Houve na Pérsia - contam-nos os velhos escritores do Islã - um rei poderoso e rico chamado Dhomahir que, pelas suas extravagantes manias e caprichos intoleráveis, conquistou triste celebridade na história de seu glorioso país.
Na corte desse monarca vivia um poeta chamado Clarik, moço de grande talento.
Certo dia o famigerado tirano (Allah se compadeça dele) mandou vir à sua presença o jovem poeta e, com o maldoso intuito de deixá-lo em apuros, disse-lhe:
- Quero que me contes agora, ó poeta! - a história completa do meu reinado sem pronunciar, porém, uma única palavra!
O grande salão real, que a todos deslumbrava pelo inexcedível luxo das tapeçarias e troféus, achava-se naquele momento repleto de nobres, altos dignitários da Corte e inúmeros convidados. Não foi difícil ao inteligente Clarik - graças ao seu esclarecido espírito - perceber logo que aquela intimação absurda fora sugerida perfidamente por um dos muitos cortesãos invejosos que rodeavam habitualmente o soberano.
- Querem divertir-se à minha custa! - pensou. - Aos chacais invejosos vou mostrar que sei vencer as mais intrincadas dificuldades da vida!
E Clarik, o poeta, sem deixar transparecer a menor inquietação, inclinou-se respeitoso diante do monarca e assim falou:
- A ordem de Vossa Majestade, ó rei dos reis! - está diante dos meus olhos e do meu coração! Vou contar a história de seu glorioso reinado sem pronunciar uma única palavra.
Fez-se no grande salão real profundo silêncio. Clarik aproximou-se com passos vagarosos da escadaria de mármore vermelho que conduzia ao deslumbrante trono em que tinha assento o rei Dhomahir.
Todos os olhares se voltaram ansiosos para o poeta. Como iria atender àquele descabido capricho do rei?
Na sua imperturbável calma, depois de inclinar-se três vezes diante do poderoso senhor, o poeta começou a balar como uma ovelha:
- Mé! Mé! Mé!
Em seguida entrou a ladrar como um cão:
- Au! Au! Au!
Sem dar atenção ao grande espanto do rei, nem ao pasmo inconcebível que dominava os cortesãos o poeta passou a bramar como o tigre e a rugir como o leão.
- Que é isto, ó insensato! - gritou colérico o rei. - Queres pilheriar comigo? Que pretendes significar com esses rugidos e latidos?

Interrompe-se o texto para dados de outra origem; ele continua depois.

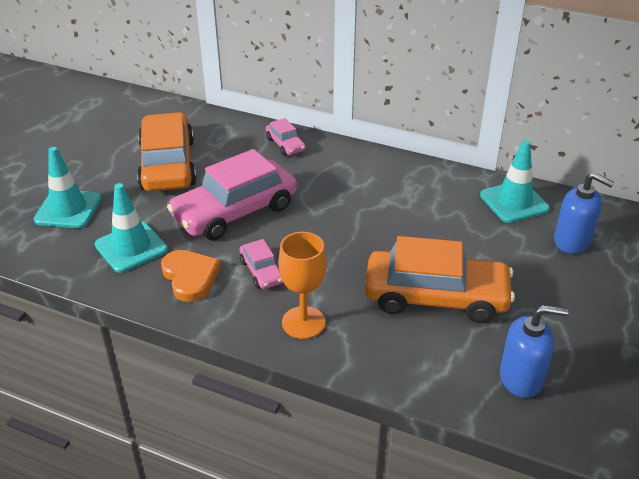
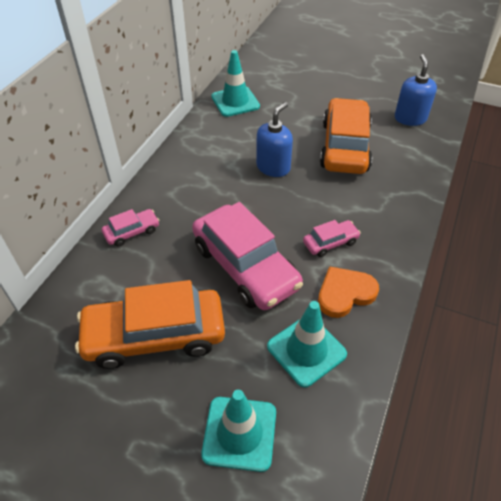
camera: 90 degrees left, 10 degrees up
(303, 322) = (385, 215): orange goblet -> none
(572, 241) = (279, 83): blue soap dispenser -> blue soap dispenser (273, 167)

- Devo confessar - ó rei magnânimo! (que Allah abençoe os cabelos de Vossa Majestade) que foi a única maneira que encontrei para contar, sem pronunciar palavra, a história completa de seu glorioso reinado! É, na verdade, muito simples e muito clara a significação das diversas vozes com que acabo de ferir os seus régios ouvidos.
E, ante a mal contida admiração dos vizires e nobres, o poeta assim continuou:
- Logo que subiu ao trono, mostrou-se Vossa Majestade bondoso como uma ovelha. Esse fato exprimi-o procurando imitar os balidos desse animal. Nos primeiros tempos, notando naturalmente Vossa Majestade que ainda não granjeara a confiança completa de seus súditos, resolveu conquistá-la. Com esse intuito Vossa Majestade deu provas cabais de que era um servo cumpridor das leis e dos princípios religiosos do país! Vossa Majestade foi de uma fidelidade constante para com o povo e para com Deus! E o símbolo da fidelidade é o cão. Quando porém os inimigos atacaram o país mostrou-se Vossa Majestade valente e audacioso. Não procurava o combate, mas também não fugia dele! Vossa Majestade era como o tigre dos juncais que ataca, rasga, estripa e faz rolar moribundo o elefante enfurecido! E para lembrar esse trecho da sua história eu imitei a voz do ágil felino. Depois de triunfar nessa gloriosa campanha Vossa Majestade revelou possuir uma energia leonina. Fez passar os prisioneiros a fio de espada, escravizou o povo e reduziu a escombros as cidades conquistadas! Vossa Majestade esmagou o inimigo como faz o leão bravio ao caçador que errou o alvo de seu peito! Eis, pois, ó Rei afortunado! - a história completa de seu brilhante reinado!
Achou o rei Dhomahir muita graça na lembrança original do espirituoso poeta e deu-lhe uma bela recompensa - o que ainda mais irritou os invejosos da corte.